Mrs. Spangler in the Middle
Joanne Miller says
I show a chart too! And I show to parents at open house-It's a real eye opener to the parents! Gosh, a 50 minute block is hard to work with, but you sure do motivate your kids Catherine! 🙂 I appreciate you organizing this book study-it forces me to finish something! LOL
Head Over Heels For Teaching
Mrs. C. says
Thanks for sharing the chart. I can't wait to read your review of the next chapter!
Kelly Anne says
I agree with all the other comments- love, love, love the chart!! I have shared it with parents in the past but never with students. Why not?? I will definitely need to bring that guy out throughout the year. Thanks so much for hosting! I am loving the book and am excited to keep on reading 🙂
How structured are your classes? Do you have daily assignments, or can you give kids a couple of days to work on things? If you can, then you could make reading for 20 minutes (darn, it should be 30 at your level, but that's too much class time?) one of the choices. I use a kind of Daily3/CAFE model that lets me introduce what I want the kids to do, and then set expectations for what they have to get done over a certain number of days. Giving up control of my classroom was tough, but it gave me more time to confer with kids one on one or in small groups, which the kids loved.
We are departmentalized, but I only see 2 classes. So I have each group for about 2 hours and 15 minutes. It sounds like a lot, but I have to have a 60 minute Reader's Workshop, 30 minute Skills Block (Grammar & Spelling), and 45 minute Writer's Workshop. It's a TIGHT squeeze every day and everybody has to BEHAVE. 🙂
There were so many take-aways from this chapter, I can't wait to see what everyone has to contribute as we keep going!! Thanks so much for organizing all of this. It's going to be AWESOME!
Third Grade Bookworm
Thanks for posting the reading minutes chart! I will be showing it to my kiddos in the fall. In years past I would always have my students work on morning work (math or language arts worksheets). But this year I changed it up and had them read for the first 30 minutes of class. It was awesome! The majority of my students loved to have that time to read anywhere in the classroom a book of their choice. I'm lucky at my school and we've created our own literacy units (using the balanced literacy approach) based around a main text (which all the students have a copy of…this year we used Maniac Magee and Chains). We also incorporate read alouds (isn't it awesome that 5th graders still love read alouds!). This year I read Number the Stars, The City of Ember and a few more. I always loved to hear them groan when I had to stop the read aloud for recess or to move on to another lesson. They would beg me to keep reading. That's what reading is all about! Enjoying it! Thanks for hosting and putting this book study together!
Fifth Grade Wit and
Michelle Mortensen says
I agree with the other comments: I love the chart! I am going to discuss this at Open House this year and distribute a copy to the parents. I am going to see "The Sisters" for their Daily 5 workshop in LA this October. I wonder if they have any suggestions related to the time crunch we feel (especially in upper grades with short blocks & rotations).
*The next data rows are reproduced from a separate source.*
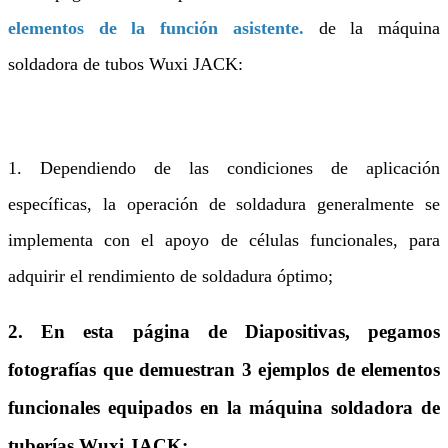
elementos de la función asistente.
de la máquina
soldadora de tubos Wuxi JACK:
1. Dependiendo de las condiciones de aplicación
específicas, la operación de soldadura generalmente se
implementa con el apoyo de células funcionales, para
adquirir el rendimiento de soldadura óptimo;
2. En esta página de Diapositivas, pegamos
fotografías que demuestran 3 ejemplos de elementos
funcionales equipados en la máquina soldadora de
tuberías Wuxi JACK:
For now, I would suggest squeezing it in at the VERY beginning of class. Instead of a grammar worksheet, etc. as a warm-up, students could sit and read (even if it's only 5-10 minutes).
Carrie Garrison says
I just linked mine up! It took forever since I was away from home for 2 days. I hope people will still take time to stop by my blog. 🙂 I love the chart you shared and will begin using it…thanks for sharing!